(Data to process Opens)

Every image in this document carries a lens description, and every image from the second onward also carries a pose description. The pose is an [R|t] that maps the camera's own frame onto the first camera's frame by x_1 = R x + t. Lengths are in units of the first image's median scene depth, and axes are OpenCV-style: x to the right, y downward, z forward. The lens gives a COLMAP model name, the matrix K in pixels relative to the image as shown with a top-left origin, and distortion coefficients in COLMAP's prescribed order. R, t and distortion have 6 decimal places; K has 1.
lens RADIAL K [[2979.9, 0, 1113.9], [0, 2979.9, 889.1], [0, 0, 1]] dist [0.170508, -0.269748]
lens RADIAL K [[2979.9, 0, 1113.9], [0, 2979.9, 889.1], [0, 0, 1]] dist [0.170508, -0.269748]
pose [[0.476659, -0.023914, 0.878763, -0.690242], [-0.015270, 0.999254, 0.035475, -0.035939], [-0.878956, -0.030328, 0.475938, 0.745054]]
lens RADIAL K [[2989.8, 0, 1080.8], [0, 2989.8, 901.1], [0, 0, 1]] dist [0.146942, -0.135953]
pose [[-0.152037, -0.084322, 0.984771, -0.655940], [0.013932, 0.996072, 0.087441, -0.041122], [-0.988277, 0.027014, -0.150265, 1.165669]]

(Data to process Closes)

(Exercise goal)
Print the stretch of the records from the very start through the line that contains "-0.030328, 0.475938, 0.745054]]", reproducing each line without any change. Include nothing that comes after that line.

(Answer box)
Every image in this document carries a lens description, and every image from the second onward also carries a pose description. The pose is an [R|t] that maps the camera's own frame onto the first camera's frame by x_1 = R x + t. Lengths are in units of the first image's median scene depth, and axes are OpenCV-style: x to the right, y downward, z forward. The lens gives a COLMAP model name, the matrix K in pixels relative to the image as shown with a top-left origin, and distortion coefficients in COLMAP's prescribed order. R, t and distortion have 6 decimal places; K has 1.
lens RADIAL K [[2979.9, 0, 1113.9], [0, 2979.9, 889.1], [0, 0, 1]] dist [0.170508, -0.269748]
lens RADIAL K [[2979.9, 0, 1113.9], [0, 2979.9, 889.1], [0, 0, 1]] dist [0.170508, -0.269748]
pose [[0.476659, -0.023914, 0.878763, -0.690242], [-0.015270, 0.999254, 0.035475, -0.035939], [-0.878956, -0.030328, 0.475938, 0.745054]]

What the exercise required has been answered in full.